Yargıtay Kararı Sonuç ve Değerlendirme

  • HMK 389 kapsamında ihtiyati tedbirin temel amacı, dava sürecinde hakkın korunmasını sağlamaktır.
  • Mahkemeler, ihtiyati tedbir taleplerini değerlendirirken yalnızca mevcut hak durumuna değil, gelecekte ortaya çıkabilecek zarar ihtimaline de odaklanmalıdır.
  • Yaklaşık ispat ilkesi gereğince, ihtiyati tedbirin verilmesi için tam anlamıyla kesin deliller sunulması gerekmez; mahkeme, olasılıkları ve mevcut durumu göz önünde bulundurarak karar vermelidir.
  • Marka hükümsüzlüğü davalarında ihtiyati tedbir, markanın devrini engellemek ve davacının hak kaybına uğramasını önlemek açısından büyük önem taşımaktadır.
  • Yargıtay, mahkemenin HMK 389’u yanlış yorumladığını ve ihtiyati tedbir için gerekli şartların oluştuğunu belirterek, ihtiyati tedbir talebinin reddini hukuka aykırı bulmuş ve kararı bozmuştur.

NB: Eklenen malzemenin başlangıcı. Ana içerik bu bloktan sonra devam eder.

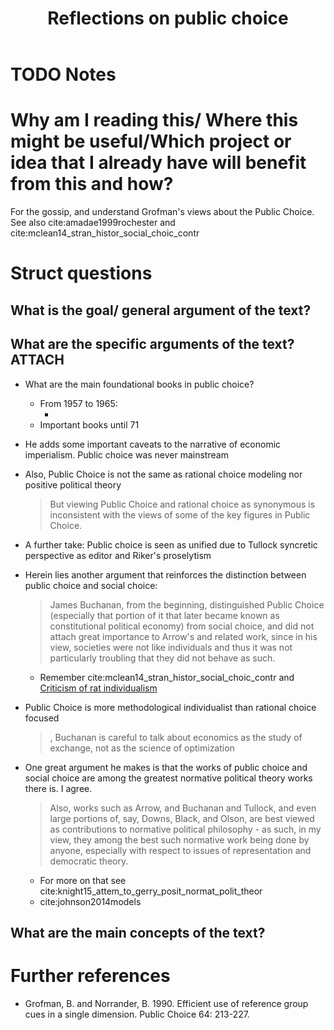 #+TITLE: Reflections on public choice
#+ROAM_KEY: cite:grofman2004reflections
* TODO Notes
:PROPERTIES:
:Custom_ID: grofman2004reflections
:NOTER_DOCUMENT: /home/mvmaciel/Drive/Org/pdfs/grofman2004reflections.pdf
:AUTHOR: Grofman, B.
:JOURNAL: Public Choice
:DATE:
:YEAR: 2004
:DOI:
:URL:
:END:

* Why am I reading this/ Where this might be useful/Which project or idea that I already have will benefit from this and how?
For the gossip, and understand Grofman's views about the Public Choice. See also cite:amadae1999rochester and cite:mclean14_stran_histor_social_choic_contr



* Struct questions

** What is the goal/ general argument of the text?
** What are the specific arguments of the text? :ATTACH:
:PROPERTIES:
:ID:       668981a6-25fb-4718-ac0c-8364dc3e5a0f
:END:
- What are the main foundational books in public choice?
  - From 1957 to 1965:
    -
    [[attachment:_20210302_150652screenshot.png]]
  - Important books until 71
    [[attachment:_20210302_150830screenshot.png]]
- He adds some important caveats to the narrative of economic imperialism. Public choice was never mainstream
- Also, Public Choice is not the same as rational choice modeling nor positive political theory
  #+begin_quote
But viewing Public Choice and rational choice
as synonymous is inconsistent with the views of some of the key figures in
Public Choice.
  #+end_quote
- A further take:
  Public choice is seen as unified due to Tullock syncretic perspective as editor and Riker's proselytism
- Herein lies another argument that reinforces the distinction between public choice and social choice:
  #+begin_quote
James
Buchanan, from the beginning, distinguished Public Choice (especially that
portion of it that later became known as constitutional political economy)
from social choice, and did not attach great importance to Arrow's and related
work, since in his view, societies were not like individuals and thus it was not
particularly troubling that they did not behave as such.
  #+end_quote
  - Remember cite:mclean14_stran_histor_social_choic_contr and [[file:20200721204708-criticism_of_rat_individualism.org][Criticism of rat individualism]]
- Public Choice is more methodological individualist than rational choice focused
  #+begin_quote
, Buchanan is careful to talk about economics as the study of
exchange, not as the science of optimization
  #+end_quote
- One great argument he makes is that the works of public choice and social choice are among the greatest normative political theory works there is. I agree.
  #+begin_quote
Also, works such as Arrow, and
Buchanan and Tullock, and even large portions of, say, Downs, Black, and
Olson, are best viewed as contributions to normative political philosophy -
as such, in my view, they among the best such normative work being done
by anyone, especially with respect to issues of representation and democratic
theory.
  #+end_quote
  - For more on that see cite:knight15_attem_to_gerry_posit_normat_polit_theor
  - cite:johnson2014models

** What are the main concepts of the text?


* Further references

- Grofman, B. and Norrander, B. 1990. Efficient use of reference group cues in a single dimension. Public Choice 64: 213-227.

Bu karar, mahkemelerin ihtiyati tedbir taleplerini değerlendirirken yalnızca mevcut durumu değil, tedbir talebinin gerekliliğini ortaya koyan tüm ihtimalleri göz önünde bulundurması gerektiğini bir kez daha göstermektedir. İhtiyati tedbir, hukuki güvenliğin korunması açısından kritik bir mekanizma olduğundan, mahkemelerin bu kararlarda geniş bir değerlendirme yapması büyük önem taşımaktadır.

Sonuç ve Değerlendirme

  • HMK 389 kapsamında, ihtiyati tedbirin şartları açıkça belirlenmiş olup, mahkemeler tedbir kararlarını verirken mevcut durumun korunmasını ve tarafların mağduriyet yaşamamasını sağlamalıdır.
  • İhtiyati tedbir, geçici bir koruma tedbiri olduğundan kesin bir hüküm teşkil etmez, ancak tarafların haklarını güvence altına alarak hukuki süreçlerin adil yürütülmesine katkı sağlar.
  • Mahkemeler, ihtiyati tedbir kararlarını verirken delil değerlendirmesi yapmalı, orantılılık ilkesine dikkat etmeli ve tedbirin süresini davanın niteliğine uygun şekilde belirlemelidir.

Sonuç olarak, ihtiyati tedbir, tarafların dava süresince zarar görmesini engelleyen etkili bir hukuki mekanizma olup, hukukun temel ilkeleri çerçevesinde uygulanmalıdır.